I am now finishing my bachelor’s degree in theoretical and computational linguistics at HSE, Moscow. Though most of my study was about the former aspect of the specialization, I am very interested in the latter as well. Machine translation appears to me, on the one hand, an exciting topic for research and, on the other, a very useful and perspective line of work.
I first learned about Apertium from a friend of mine, who participated in GSoC last year. Even though I haven’t worked with rule-based machine translation before, I was fascinated by the possibility of contributing to a project like that.
What impresses me most is that Apertium works with minority languages. Apart from that, the mechanism of rule-based machine translation implies that, when adopting a language pair, one has to deal with language structure. As a linguist, these factors make me extremely interested in working for Apertium.
Which of the published tasks are you interested in?
Adopting Faroese -> Norwegian (Bokmål) pair.
Why Google and Apertium should sponsor it?
As a result of my work, a prototype of a free open source Faroese-Norwegian translator will be brought into existence. It is going to be the first machine translation system for these two languages so far.

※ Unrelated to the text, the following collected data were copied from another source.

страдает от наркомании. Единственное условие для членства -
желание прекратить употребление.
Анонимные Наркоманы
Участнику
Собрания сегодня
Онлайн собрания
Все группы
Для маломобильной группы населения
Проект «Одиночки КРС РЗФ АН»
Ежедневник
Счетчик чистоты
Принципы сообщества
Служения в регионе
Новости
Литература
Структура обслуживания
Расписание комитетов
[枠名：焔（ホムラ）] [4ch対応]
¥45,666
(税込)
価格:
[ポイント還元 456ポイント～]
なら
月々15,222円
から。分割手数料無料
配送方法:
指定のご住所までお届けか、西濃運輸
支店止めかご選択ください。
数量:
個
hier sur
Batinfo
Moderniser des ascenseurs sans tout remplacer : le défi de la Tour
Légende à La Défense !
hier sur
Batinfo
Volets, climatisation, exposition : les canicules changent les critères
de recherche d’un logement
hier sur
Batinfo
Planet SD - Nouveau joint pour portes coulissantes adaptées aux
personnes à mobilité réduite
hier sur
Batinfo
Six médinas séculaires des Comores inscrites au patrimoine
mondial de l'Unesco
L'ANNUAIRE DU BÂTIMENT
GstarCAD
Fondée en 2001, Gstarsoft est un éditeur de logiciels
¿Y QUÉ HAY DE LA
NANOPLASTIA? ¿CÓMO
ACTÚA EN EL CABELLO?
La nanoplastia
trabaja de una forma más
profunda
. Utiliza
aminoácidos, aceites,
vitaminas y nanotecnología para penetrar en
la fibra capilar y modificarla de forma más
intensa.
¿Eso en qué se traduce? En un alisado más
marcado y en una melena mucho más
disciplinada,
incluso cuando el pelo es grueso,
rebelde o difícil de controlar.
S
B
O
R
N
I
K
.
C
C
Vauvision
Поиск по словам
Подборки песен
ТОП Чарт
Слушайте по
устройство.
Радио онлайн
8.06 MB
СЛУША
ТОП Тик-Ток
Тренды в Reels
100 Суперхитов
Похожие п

- Diving into Apertium documentation and manuals,
- improving my knowledge of Faroese and Norwegian,
- working on translation of the Story.
During the post-application period, the following plan will become more detailed, as I get closer with the task.
Community bonding period
- Exploring and evaluating the available resources for Faroese.
A relevant workplan for the project can be found here.
*Weeks 1-2: replenishing the Faroese dictionary
- Week 3: replenishing the Norwegian Bokmål dictionary, if necessary
- Week 4: start compiling the bilingual dictionary
- Week 5: continue compiling the bilingual dictionary
- Week 6: writing the lexical choices
- Weeks 7-8: writing transfer rules
- Week 9: checking the validity of the rules written
- Weeks 10-11: evaluating and testing the whole thing, adding minor fixes
- Week 12: cleaning up the code, writing documentation
Project completed! A prototype of Faroese-Norwegian pair is brought into existence.
Skills and qualifications
By summer 2017 I will have graduated with a bachelor’s degree of theoretical and applied linguistics at NRU HSE, Moscow.
Languages: Russian (native), English (advanced), French (intermediate), German (elementary), Mandarin (elementary), Norwegian Bokmål (elementary).
Programming skills: Python, R, bash.
Other computer skills: HTML+CSS.
Non-GSoC summer plans
I’m defending my thesis in June, so in the very first week I will probably be unable to spend more than 10-15 hours on the task.
For the rest of the time, I plan to work full-time, up to 50 hours a week.
In July and first half of August I will stay at my parents' place. It will not affect my work, but it is GMT+10.